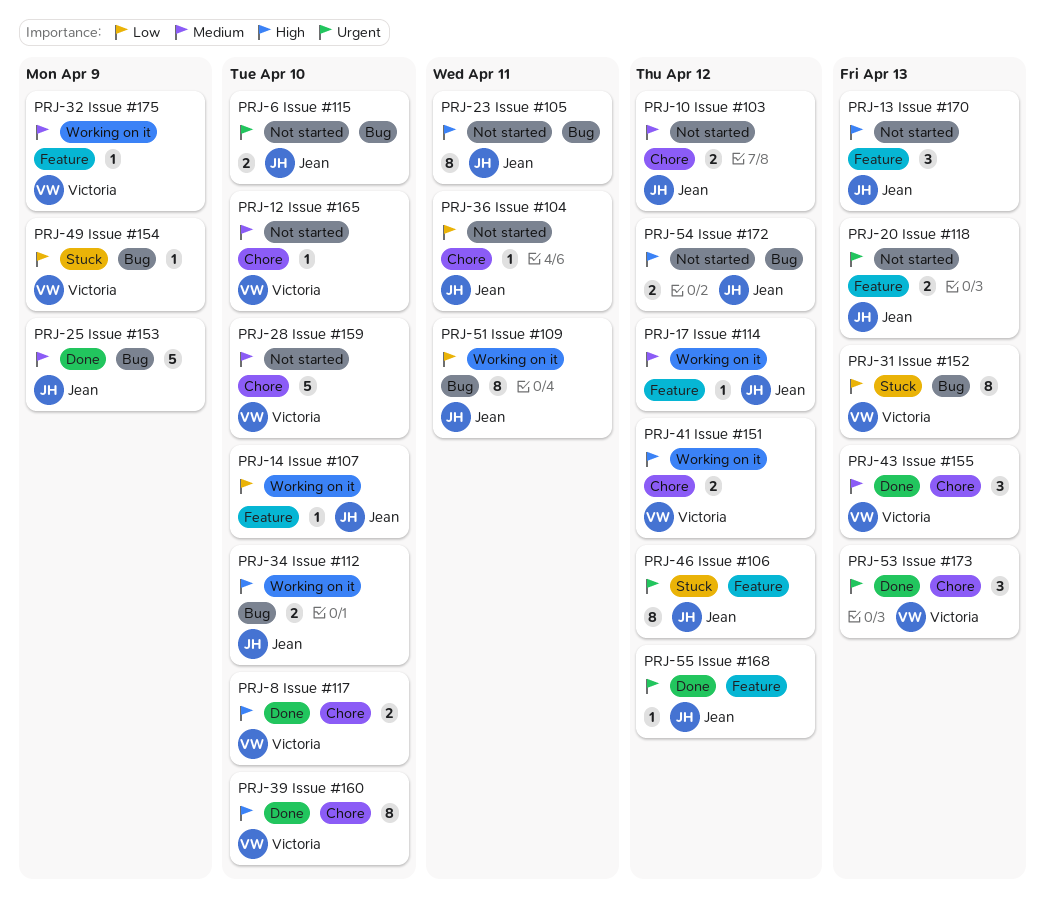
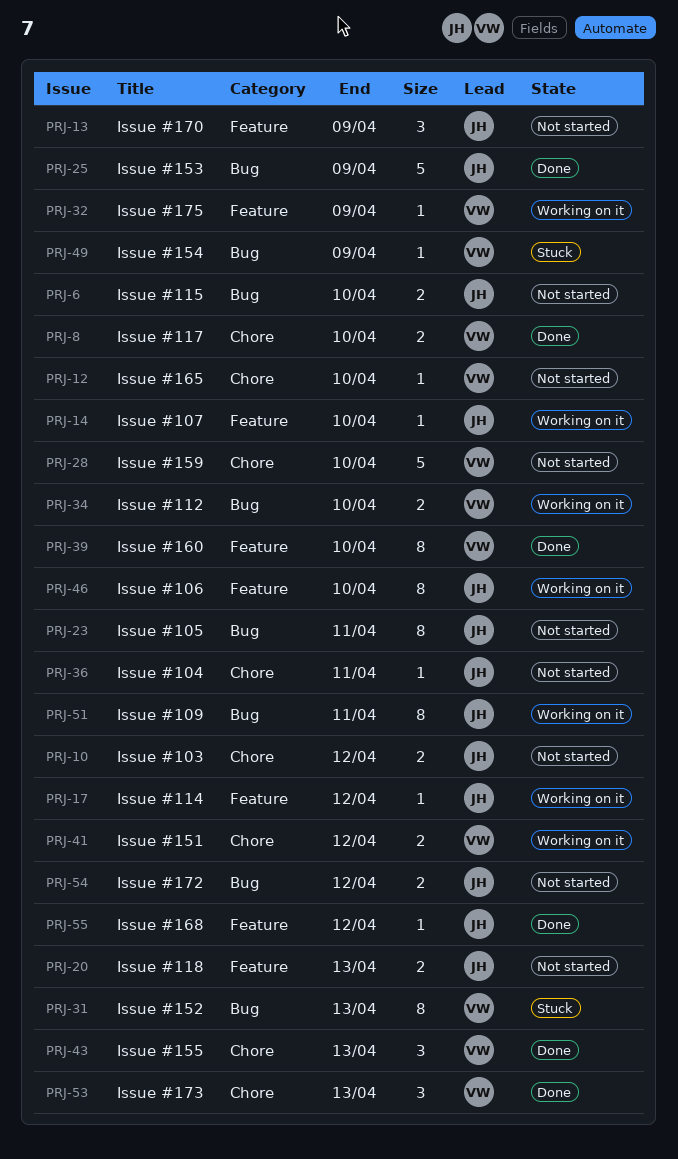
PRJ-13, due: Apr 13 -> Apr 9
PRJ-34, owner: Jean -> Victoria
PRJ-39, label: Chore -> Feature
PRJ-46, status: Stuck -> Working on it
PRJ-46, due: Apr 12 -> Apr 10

--------

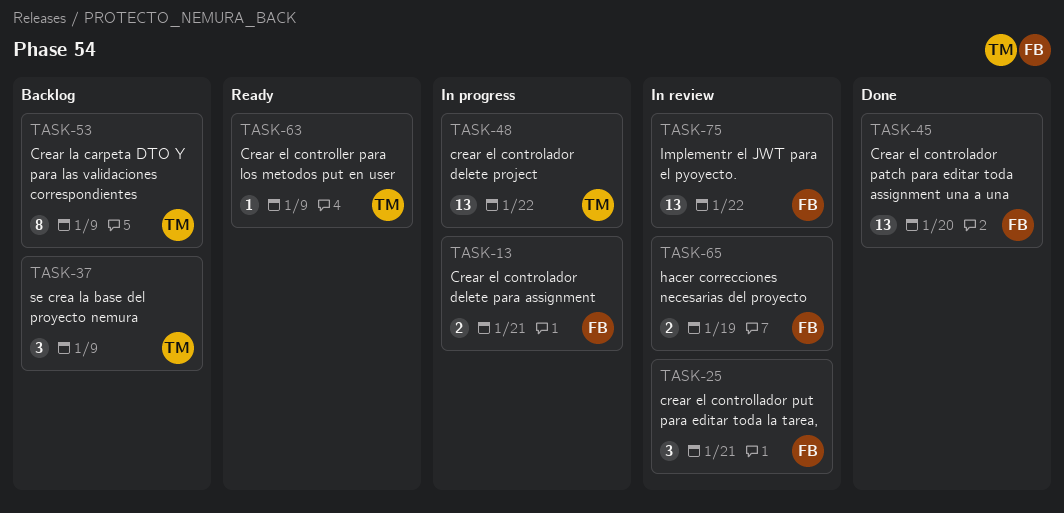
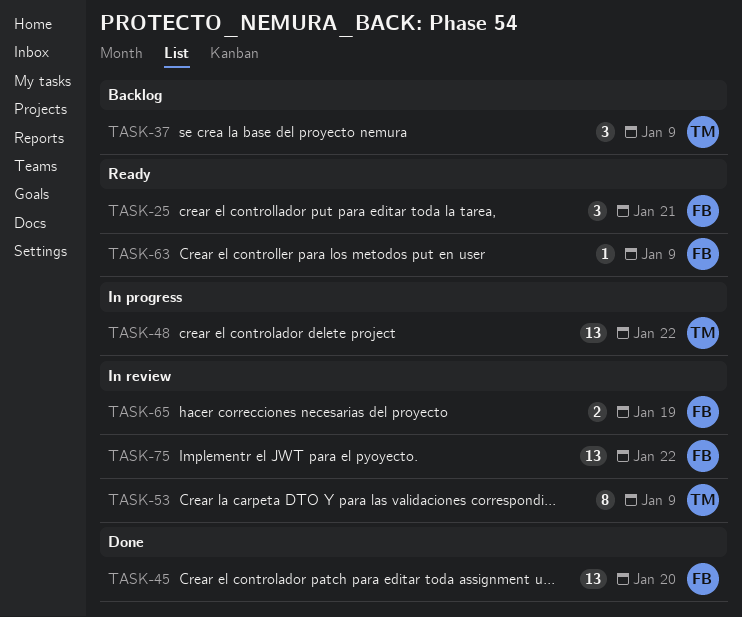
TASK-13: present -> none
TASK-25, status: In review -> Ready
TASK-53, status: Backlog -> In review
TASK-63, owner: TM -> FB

--------

__YOUR TASK__
Which of the lines above include the word "status"? Copy each of them.

__WRITTEN ANSWER__
PRJ-46, status: Stuck -> Working on it
TASK-25, status: In review -> Ready
TASK-53, status: Backlog -> In review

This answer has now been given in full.